Tools like Morningstar’s Mo or Finchat.io offer AI-generated answers to users’ financial questions. Grounding yourself in financial terms is a great starting point for becoming a smarter investment.
However, always fact check information you get from AI before you use it in any significant way. It’s one thing to toss around a new investing term you learned at a party, another thing to reallocate your portfolio because AI told you to.
Use To Spot Trends, but Not Predict the Future
AI is a pattern-finding and analyzing dynamo, able to process millions of data points and detect trends at amazing speeds that humans might miss. However, picking out trends does not mean it can predict the future. In fact, it’s notoriously bad at this, because it turns out that being able to pick a hot stock is a uniquely human trait, borne of things like instinct and experience and history as well as the trends and patterns that AI can find.
This lends itself best to long-term investing strategies versus day-trading hype.
Use for Risk Management
One of the smartest ways to use AI in your investing strategy is for risk management, making sure you’re not over-concentrated in one asset, especially a risky one. AI can take a high-level overview of your portfolio and flag potential red flags that you can either solve on your own or seek a professional’s help with.

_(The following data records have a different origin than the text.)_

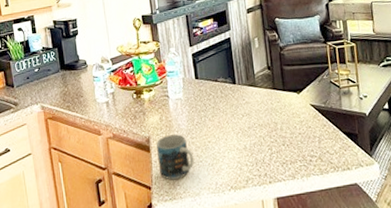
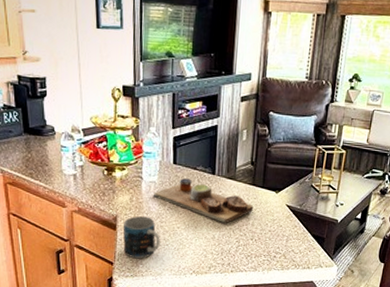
cutting board: none [180,91,279,131] -> present [153,178,254,223]

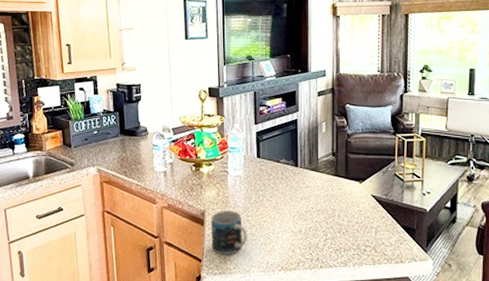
cutting board: present [153,178,254,223] -> none [238,171,339,215]

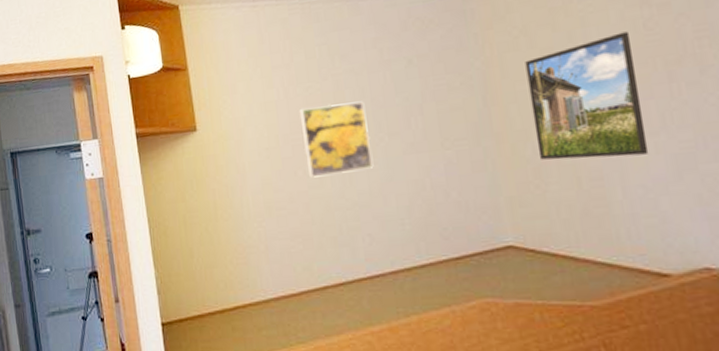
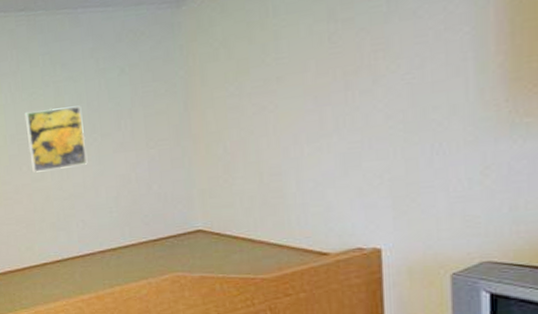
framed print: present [525,31,649,160] -> none [223,44,322,158]

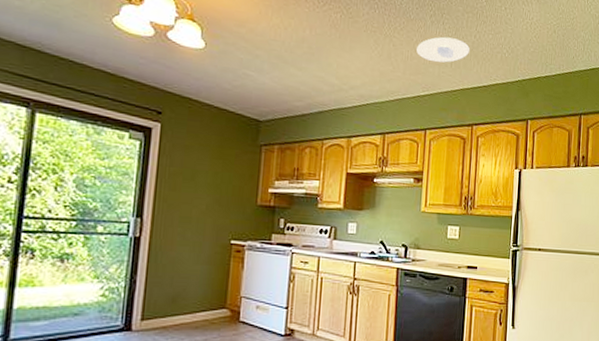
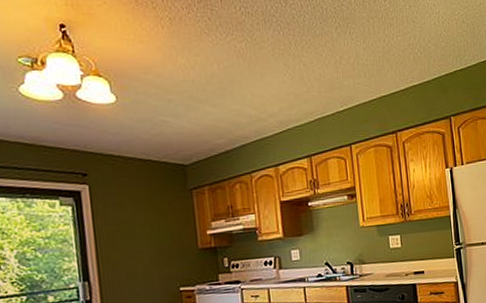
recessed light: present [417,37,470,63] -> none [327,47,381,74]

Additionally, you can use AI to track your investments against market conditions to help you resist emotional decision-making — like chasing trends or holding on to underperforming assets too long. It can help you become a more strategic investor.
Avoid AI Investing Mistakes
You can’t call your friends a tool — it’s an insult — but AI won’t be offended, because it is a tool. A helpful tool to fill in when you don’t have a finance professional at your fingertips. Don’t blindly follow AI stock picks or investing bots. All AI gives incorrect or even made up (hallucinated) information at times.
Think of AI as your investing assistant, one whose work still needs checking. While it won’t replace a finance professional, it can assist you in your investing goals.